# taz.de -- Kommissionschef zur Bundeswehrreform: "Die Politik hat der Mut verlassen"
       
       > Der Chef der Strukturkommission Weise findet die Bundeswehrreform zu
       > mutlos. Beispielsweise könne Deutschland auf eine eigene Flotte
       > verzichten.
       
 (IMG) Bild: Fand den Ex-Minister zu Guttenberg mutiger: Frank-Jürgen Weise.
       
       NÜRNBERG dpa | Der Chef der Bundesagentur für Arbeit (BA), Frank-Jürgen
       Weise, hält die geplante Bundeswehrreform für unzureichend. Weise hatte die
       Strukturkommission zur Reform der Bundeswehr geleitet.
       
       Zwar seien etwa 70 Prozent der von ihm mit erarbeiteten Vorschläge
       umgesetzt worden. Dennoch sei darauf verzichtet worden, die Armee der neuen
       internationalen Sicherheitslage anzupassen, sagte Weise bei einer
       Veranstaltung im Nürnberger Presseclub.
       
       "Ich habe den Eindruck, die Politik hat nach dem Weggang von
       (Ex-Verteidigungsminister Karl-Theodor zu) Guttenberg der Mut verlassen".

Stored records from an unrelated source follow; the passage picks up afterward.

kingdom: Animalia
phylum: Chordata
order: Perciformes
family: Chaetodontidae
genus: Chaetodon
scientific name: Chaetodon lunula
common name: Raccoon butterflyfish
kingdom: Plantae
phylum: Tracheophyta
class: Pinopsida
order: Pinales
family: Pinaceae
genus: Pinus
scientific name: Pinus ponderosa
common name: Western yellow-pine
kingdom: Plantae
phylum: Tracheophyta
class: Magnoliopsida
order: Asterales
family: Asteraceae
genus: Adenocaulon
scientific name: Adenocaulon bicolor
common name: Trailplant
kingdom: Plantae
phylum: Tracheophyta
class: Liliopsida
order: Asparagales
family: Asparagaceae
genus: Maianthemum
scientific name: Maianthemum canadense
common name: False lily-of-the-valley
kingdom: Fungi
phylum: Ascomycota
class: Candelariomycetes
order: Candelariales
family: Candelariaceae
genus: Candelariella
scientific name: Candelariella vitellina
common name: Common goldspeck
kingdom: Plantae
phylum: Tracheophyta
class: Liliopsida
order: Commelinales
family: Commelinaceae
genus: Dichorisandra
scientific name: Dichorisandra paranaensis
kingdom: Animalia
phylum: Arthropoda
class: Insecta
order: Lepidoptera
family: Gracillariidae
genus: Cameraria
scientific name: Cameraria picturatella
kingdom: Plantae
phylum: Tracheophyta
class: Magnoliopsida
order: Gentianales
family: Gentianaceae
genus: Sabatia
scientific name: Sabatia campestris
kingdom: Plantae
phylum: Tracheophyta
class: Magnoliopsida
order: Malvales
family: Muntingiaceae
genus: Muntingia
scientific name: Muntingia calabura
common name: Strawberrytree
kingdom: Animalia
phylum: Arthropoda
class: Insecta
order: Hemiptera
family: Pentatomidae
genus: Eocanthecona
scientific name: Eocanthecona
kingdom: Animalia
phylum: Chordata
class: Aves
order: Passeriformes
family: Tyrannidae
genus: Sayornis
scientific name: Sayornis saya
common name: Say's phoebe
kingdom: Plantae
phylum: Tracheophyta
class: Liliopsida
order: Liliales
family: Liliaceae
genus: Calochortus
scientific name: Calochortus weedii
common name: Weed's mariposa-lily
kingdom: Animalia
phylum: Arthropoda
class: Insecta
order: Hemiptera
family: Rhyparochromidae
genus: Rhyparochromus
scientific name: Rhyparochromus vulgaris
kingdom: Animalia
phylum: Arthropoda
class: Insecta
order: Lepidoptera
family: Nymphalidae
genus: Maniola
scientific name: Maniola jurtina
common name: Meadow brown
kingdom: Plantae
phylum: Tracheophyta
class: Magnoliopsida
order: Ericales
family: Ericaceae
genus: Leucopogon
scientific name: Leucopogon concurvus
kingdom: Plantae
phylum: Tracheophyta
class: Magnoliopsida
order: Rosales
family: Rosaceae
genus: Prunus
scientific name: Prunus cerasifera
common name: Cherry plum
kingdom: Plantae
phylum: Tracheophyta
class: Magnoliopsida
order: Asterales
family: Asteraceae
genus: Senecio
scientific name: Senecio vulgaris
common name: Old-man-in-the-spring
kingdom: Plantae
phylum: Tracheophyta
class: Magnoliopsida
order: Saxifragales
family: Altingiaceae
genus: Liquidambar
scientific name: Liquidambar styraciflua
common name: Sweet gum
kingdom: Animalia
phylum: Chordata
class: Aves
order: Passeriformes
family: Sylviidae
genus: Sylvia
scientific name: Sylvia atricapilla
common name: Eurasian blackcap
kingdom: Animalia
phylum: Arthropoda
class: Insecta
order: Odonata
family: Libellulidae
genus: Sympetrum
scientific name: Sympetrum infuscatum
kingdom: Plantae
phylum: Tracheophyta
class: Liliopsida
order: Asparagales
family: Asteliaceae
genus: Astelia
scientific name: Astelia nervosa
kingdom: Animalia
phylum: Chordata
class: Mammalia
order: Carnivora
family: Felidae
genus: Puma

       In seinen Augen sei die Reform zu klein ausgefallen, unterstrich der
       BA-Chef und Reserveoffizier.
       
       "Was ich bedauere, dass die jüngste Reform nicht dafür genutzt wurde, die
       Bundeswehr neu zu denken", sagte Weise. Stattdessen habe sich
       Verteidigungsminister Thomas de Maizière (CDU) darauf beschränkt, die Armee
       zu verkleinern. "Nach meiner Ansicht ist die Struktur der Bundeswehr nicht
       mehr der internationalen Lage angemessen".
       
       So frage er sich, ob eine in die Nato integrierte Bundeswehr tatsächlich
       noch aus fünf Teilstreitkräften bestehen müsse. "Die Engländer haben
       beispielsweise eine große Flotte. Da stellt sich für mich die Frage, ob wir
       da wirklich noch eine Flotte in der heutigen Form brauchen".
       
       ## Soldaten werden nicht arbeitslos
       
       Weise zeigte sich zugleich zuversichtlich, die 50.000 von der
       Bundeswehrreform betroffenen Zeitsoldaten in den Arbeitsmarkt integrieren
       zu können. Die örtlichen Arbeitsagenturen seien bereits dabei, sich um die
       Daten der Betroffenen zu bemühen, um ihnen möglichst schnell einen
       Arbeitsplatz in zivilen Unternehmen anbieten zu können.
       
       Angesichts der vielen offenen Stellen seien die Chancen vor allem für
       jüngere Soldaten gut. "Die Strukturkommission hat extra den Verzicht von
       Abfindungen vorgeschlagen. Denn ich meine, der Markt nimmt die auf".
       Einigen älteren, schwerer vermittelbaren Bundeswehrsoldaten könnte hingen
       die Arbeitslosigkeit drohen, räumte der BA-Chef ein.